### ACTIVITY
Format the text lines from all of the records below as a Markdown table with two columns, "Row" for the line number and "Text" for the line itself, omitting any blank lines. Leave the pictures out of the answer.

### DATA FOR THIS EXERCISE
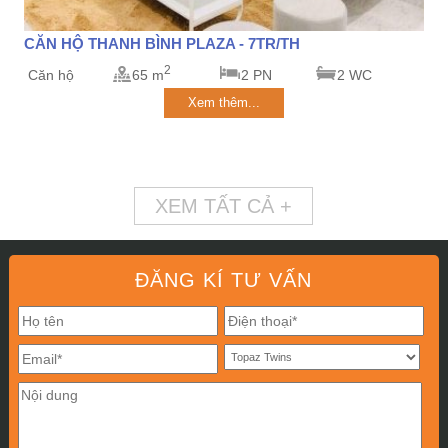
CĂN HỘ THANH BÌNH PLAZA - 7TR/TH
2
Căn hộ
65 m
2 PN
2 WC
Xem thêm...
XEM TẤT CẢ +
ĐĂNG KÍ TƯ VẤN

### EXERCISE RESPONSE
| Row | Text |
|---|---|
| 1 | CĂN HỘ THANH BÌNH PLAZA - 7TR/TH |
| 2 | 2 |
| 3 | Căn hộ |
| 4 | 65 m |
| 5 | 2 PN |
| 6 | 2 WC |
| 7 | Xem thêm... |
| 8 | XEM TẤT CẢ + |
| 9 | ĐĂNG KÍ TƯ VẤN |